I have knowledge of how ASCII / UTF-8 work, what I'm really unsure is on at what moment do the characters get interpreted as "compound" characters, as it seems that C just treats them as dumb bytes. What's really the science behind this?

devoured elysium
  • 101,373
  • 131
  • 340
  • 557
  • Do you save the C file as utf-8 or MBCS or UCS-16? Linux or Windows (which version)? A short answer is that Windows 10 tends to fully support UTF-8, and UTF-8 becomes the common encoding everywhere. Then a UTF-8 string in C indeed is a dumb array of bytes, unless you try to split it to characters. – ddbug Jul 16 '19 at 23:44
  • Hi! I'm on Ubuntu 16.04 LTS. CLion indicates it's a UTF-8 file (as expected in Linux). – devoured elysium Jul 16 '19 at 23:45
  • 2
    *The C Programming Language* was published in 1978. Unicode started in 1991. Should it surprise you that C doesn't handle character encodings well? – Lee Daniel Crocker Jul 16 '19 at 23:55
  • C is unfortunate language where a character must be integral type. In all normal languages a character is a string that is one character long. No matter how it is represented internally and how many bytes it needs. So you can extract one character and print it an it will work. In C, char is one byte which can be any part of UTF-8 character. Or, resort to longer integers (16, 32 bits...). If you are interested in C++ too, read about char8_t. – ddbug Jul 16 '19 at 23:55
  • `for (int i = 0; i < sizeof str; i++) printf("%d", str[i]);` to reveal details and see true encoding. – chux - Reinstate Monica Jul 17 '19 at 00:04
  • @LeeDanielCrocker: I never said I was. The question is: if C doesn't care, at which point are the encoded characters assembled? – devoured elysium Jul 17 '19 at 00:04
  • @chux I did that too, yes. – devoured elysium Jul 17 '19 at 00:04
  • devoured elysium, perhaps you did on your machine but that result is not here. Notice `sizeof` and `"%d"`. – chux - Reinstate Monica Jul 17 '19 at 00:05
  • 1
    @devouredelysium If the characters are sent to a graphic device (terminal, printer), it assembles them to visible form. If characters are sent to file, they remain dumb arrays of bytes. The C language plays very small role in this. C++ streams know about encoding more, but this knowledge is devalued by universal use of UTF-8 . – ddbug Jul 17 '19 at 00:34
  • At least three things to be aware of that are relevant to character encodings in C: source-charset, exec-charset and locales. (The first two are very simple. The third, I probably wouldn't explain sufficiently or accurately in general.) – Tom Blodget Jul 17 '19 at 16:18

2 Answers2

1

The printing isn't a function of C, but of the display context, whatever that is. For a terminal there are UTF-8 decoding functions which map the raw character data into the character to be shown on screen using a particular font. A similar sort of display logic happens in graphical applications, though with even more complexity relating to proportional font widths, ligatures, hyphenation, and numerous other typographical concerns.

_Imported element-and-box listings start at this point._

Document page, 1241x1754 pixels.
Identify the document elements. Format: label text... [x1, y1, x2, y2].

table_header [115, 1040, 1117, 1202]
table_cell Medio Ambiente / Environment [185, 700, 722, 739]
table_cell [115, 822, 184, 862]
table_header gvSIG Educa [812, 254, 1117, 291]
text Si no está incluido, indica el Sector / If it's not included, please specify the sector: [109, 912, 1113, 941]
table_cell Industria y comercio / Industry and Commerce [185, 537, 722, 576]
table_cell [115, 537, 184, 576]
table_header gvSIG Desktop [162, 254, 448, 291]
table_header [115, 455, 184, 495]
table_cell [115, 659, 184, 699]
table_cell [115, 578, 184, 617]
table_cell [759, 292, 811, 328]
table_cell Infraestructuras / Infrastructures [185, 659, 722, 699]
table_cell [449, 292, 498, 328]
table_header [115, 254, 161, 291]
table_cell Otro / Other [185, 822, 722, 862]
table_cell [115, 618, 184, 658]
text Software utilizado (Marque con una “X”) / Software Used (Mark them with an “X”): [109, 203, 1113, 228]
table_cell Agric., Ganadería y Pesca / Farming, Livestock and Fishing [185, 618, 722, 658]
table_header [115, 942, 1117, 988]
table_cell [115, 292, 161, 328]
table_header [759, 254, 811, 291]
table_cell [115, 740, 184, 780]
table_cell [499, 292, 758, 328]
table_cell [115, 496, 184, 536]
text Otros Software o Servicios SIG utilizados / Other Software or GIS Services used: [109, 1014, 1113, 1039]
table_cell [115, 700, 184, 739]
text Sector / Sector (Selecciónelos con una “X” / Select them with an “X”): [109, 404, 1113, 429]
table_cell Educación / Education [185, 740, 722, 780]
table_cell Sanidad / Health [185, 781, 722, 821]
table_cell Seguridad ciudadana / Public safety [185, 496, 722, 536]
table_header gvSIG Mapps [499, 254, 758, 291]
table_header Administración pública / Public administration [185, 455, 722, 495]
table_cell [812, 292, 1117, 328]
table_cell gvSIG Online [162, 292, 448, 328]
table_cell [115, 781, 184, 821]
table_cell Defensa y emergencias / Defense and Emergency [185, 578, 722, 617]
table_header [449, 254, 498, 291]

Internally this is often done by decoding UTF-8 into some intermediate form first, like UTF-16 or UTF-32, for look-up purposes. In extremely simple terms, each character in a font has a Unicode identifier. In practice this is a lot more complicated as there is room for character variants, and multiple characters may be represented by a singular character in a font, like "fi" and "ff" ligatures. Accented characters like "ç" may be a combination of characters, as allowed by Unicode. That's where things like Zalgo text come about: you can often stack a truly ridiculous number of Unicode "combining characters" together into a single output character.

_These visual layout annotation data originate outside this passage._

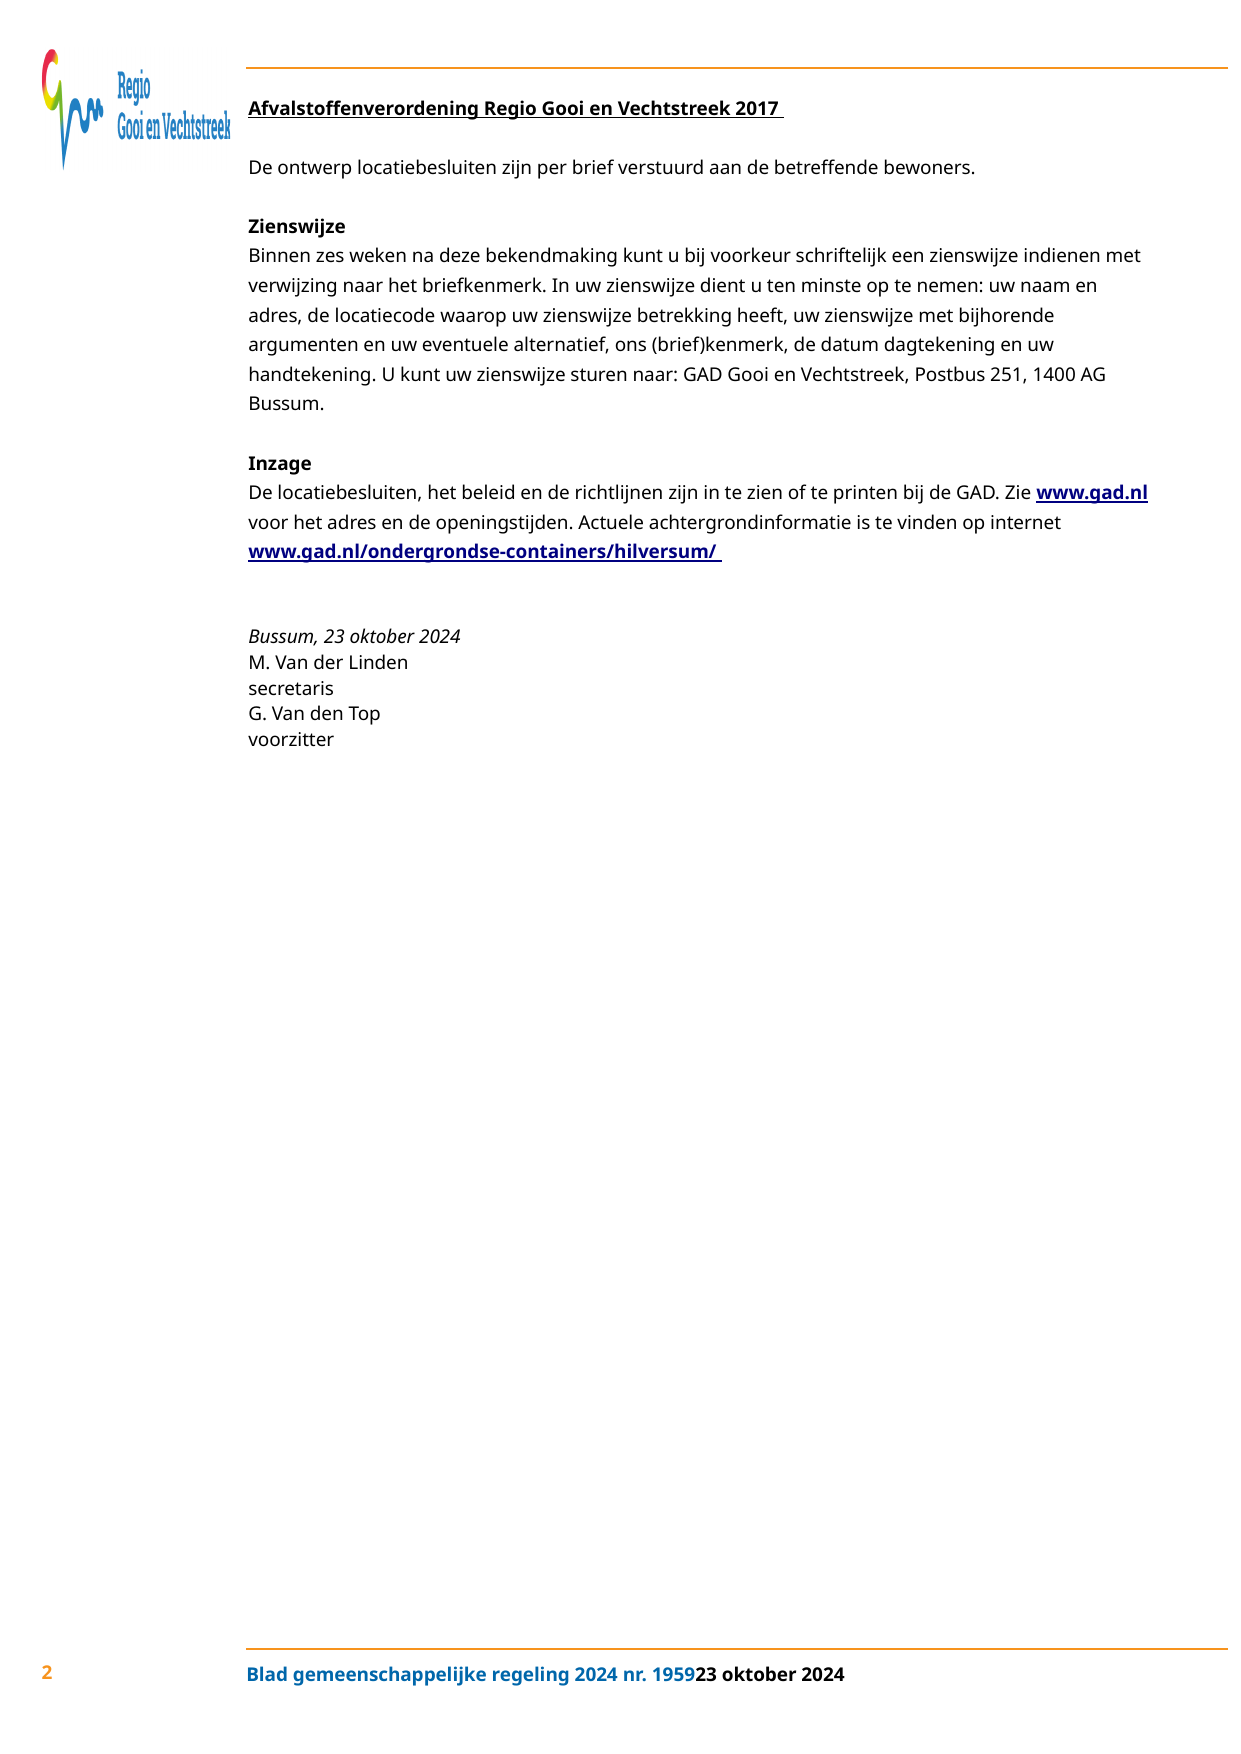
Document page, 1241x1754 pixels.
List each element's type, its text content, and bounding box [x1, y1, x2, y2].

text Zienswijze [248, 213, 1152, 239]
text Afvalstoffenverordening Regio Gooi en Vechtstreek 2017 [248, 95, 1152, 121]
text De locatiebesluiten, het beleid en de richtlijnen zijn in te zien of te printen bij de GAD. Zie www.gad.nl voor het adres en de openingstijden. Actuele achtergrondinformatie is te vinden op internet www.gad.nl/ondergrondse-containers/hilversum/ [248, 479, 1152, 564]
text voorzitter [248, 726, 1152, 752]
text De ontwerp locatiebesluiten zijn per brief verstuurd aan de betreffende bewoners. [248, 154, 1152, 180]
text Binnen zes weken na deze bekendmaking kunt u bij voorkeur schriftelijk een zienswijze indienen met verwijzing naar het briefkenmerk. In uw zienswijze dient u ten minste op te nemen: uw naam en adres, de locatiecode waarop uw zienswijze betrekking heeft, uw zienswijze met bijhorende argumenten en uw eventuele alternatief, ons (brief)kenmerk, de datum dagtekening en uw handtekening. U kunt uw zienswijze sturen naar: GAD Gooi en Vechtstreek, Postbus 251, 1400 AG Bussum. [248, 243, 1152, 416]
picture [41, 47, 231, 172]
text secretaris [248, 675, 1152, 701]
text M. Van der Linden [248, 649, 1152, 675]
text G. Van den Top [248, 701, 1152, 726]
text Inzage [248, 450, 1152, 476]
text Bussum, 23 oktober 2024 [248, 623, 1152, 649]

Typography is a complex world with complex libraries required to render properly.

You can handle UTF-8 data in C, but only with special libraries. Nothing that C ships with in the Standard Library can understand them, to C it's just a series of bytes, and it assumes byte is equivalent to character for the purposes of length. That is strlen and such work with bytes as a unit, not characters.

C++, as an example, has much better support for this distinction between byte and character. Other languages have even better support, with languages like Swift having exceptional support for UTF-8 specifically and Unicode in general.

tadman
  • 208,517
  • 23
  • 234
  • 262
0

printf("_%c_", str[i]); prints the character associated with each str[i] - one at a time.

The value of char str[i] is converted to an int when passed ot a ... function. The int value is then converted to unsigned char as directed by "%c" and "and the resulting character is written".

char str[] = "João"; does not certainly specify a UTF8 sequence. That in an implementation detail. A specified way is to use char str[] = u8"João"; since C11 (or maybe C99).

printf() does not specify a direct way to print UTF8 stirrings.

chux - Reinstate Monica
  • 143,097
  • 13
  • 135
  • 256